Abstract

The rare alkali ion caesium (Cs+) is assimilated by eukaryotes, even though it is not an essential nutrient. It poses an environmental concern through the anthropogenic release of its radioisotopes, 134Cs and 137Cs. Bioavailability and long half-lives favour its uptake and accumulation in plants, via which radiocaesium can be introduced to the food chain. Cs+ ions are taken up via potassium-(K+)-related pathways due to the biophysical similarity of these cations. This makes it difficult to solely manipulate Cs+ accumulation in plants without disturbing the homeostasis of essential ions at the same time. This work shows that the soluble N-ethylmaleimide sensitive factor attachment receptor (SNARE) Sec22p, previously described as a member of the protein sorting machinery, specifically affects Cs+ accumulation in yeast by regulating the selectivity of vacuolar deposition.

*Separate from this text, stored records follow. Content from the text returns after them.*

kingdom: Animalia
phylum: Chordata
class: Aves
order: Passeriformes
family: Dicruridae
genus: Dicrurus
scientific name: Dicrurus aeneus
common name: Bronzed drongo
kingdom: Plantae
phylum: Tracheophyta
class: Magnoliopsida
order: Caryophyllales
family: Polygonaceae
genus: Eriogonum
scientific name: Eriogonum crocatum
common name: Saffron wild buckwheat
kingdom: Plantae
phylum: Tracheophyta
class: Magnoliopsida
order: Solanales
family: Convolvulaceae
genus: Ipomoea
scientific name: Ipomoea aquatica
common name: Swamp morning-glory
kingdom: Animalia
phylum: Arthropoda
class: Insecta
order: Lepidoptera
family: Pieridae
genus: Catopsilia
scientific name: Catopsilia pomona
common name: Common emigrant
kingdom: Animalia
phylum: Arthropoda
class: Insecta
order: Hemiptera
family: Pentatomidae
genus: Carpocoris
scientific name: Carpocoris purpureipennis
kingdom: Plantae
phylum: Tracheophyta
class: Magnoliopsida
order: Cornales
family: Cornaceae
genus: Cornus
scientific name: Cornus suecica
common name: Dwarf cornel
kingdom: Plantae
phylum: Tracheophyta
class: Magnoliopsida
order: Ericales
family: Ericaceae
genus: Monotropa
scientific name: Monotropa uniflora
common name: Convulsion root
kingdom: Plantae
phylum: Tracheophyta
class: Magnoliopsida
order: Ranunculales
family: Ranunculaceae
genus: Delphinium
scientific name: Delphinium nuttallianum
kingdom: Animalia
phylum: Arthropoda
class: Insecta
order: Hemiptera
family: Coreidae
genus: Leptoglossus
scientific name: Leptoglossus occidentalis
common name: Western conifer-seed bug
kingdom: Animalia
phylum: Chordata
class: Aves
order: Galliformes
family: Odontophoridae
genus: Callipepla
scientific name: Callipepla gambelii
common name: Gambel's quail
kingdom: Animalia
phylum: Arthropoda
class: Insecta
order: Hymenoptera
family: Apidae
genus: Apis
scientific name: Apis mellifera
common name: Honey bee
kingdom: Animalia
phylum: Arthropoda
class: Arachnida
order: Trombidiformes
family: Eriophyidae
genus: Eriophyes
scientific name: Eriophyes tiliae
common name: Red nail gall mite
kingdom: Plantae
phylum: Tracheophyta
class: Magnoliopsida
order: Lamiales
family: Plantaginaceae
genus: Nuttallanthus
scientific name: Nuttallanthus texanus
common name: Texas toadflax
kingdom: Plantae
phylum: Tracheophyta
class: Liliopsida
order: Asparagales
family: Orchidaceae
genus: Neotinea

A similar phenotype became apparent for a homologous plant protein, SEC22. The loss of Saccharomyces cerevisiae Sec22p reduces Cs+ uptake by more than half, while at the same time leaving essential cations undisturbed. Mathematical modelling of wild-type and mutant Cs+ uptake kinetics proposes that sec22Δ is defective in vacuolar compartmentalisation of Cs+, which is proven by biochemical fractionation. Morphological alterations were not produced by the loss of Sec22p, only a Cs+-dependent vacuolar fragmentation can be observed. These results indicate a so far undescribed function of Sec22p in assuring a non-selective ion deposition to the vacuole, which is necessary in ion detoxification, while its loss induces discrimination against vacuolar Cs+ deposition. A developmentally controlled loss-of-function mutant of the orthologous gene SEC22 (At1g11890) in A. thaliana displays a similar phenotype, having specifically reduced Cs+ enrichment without detrimental growth defects, thereby translating the yeast findings to a multicellular context. Furthermore, a functional complementation of the yeast mutant Cs+ phenotype by the plant gene transcript was possible. Selective reduction of Cs+ accumulation in plants by loss of a single gene product represents a new route to limit radiocaesium input to the food chain without disturbing basic plant nutrition and growth.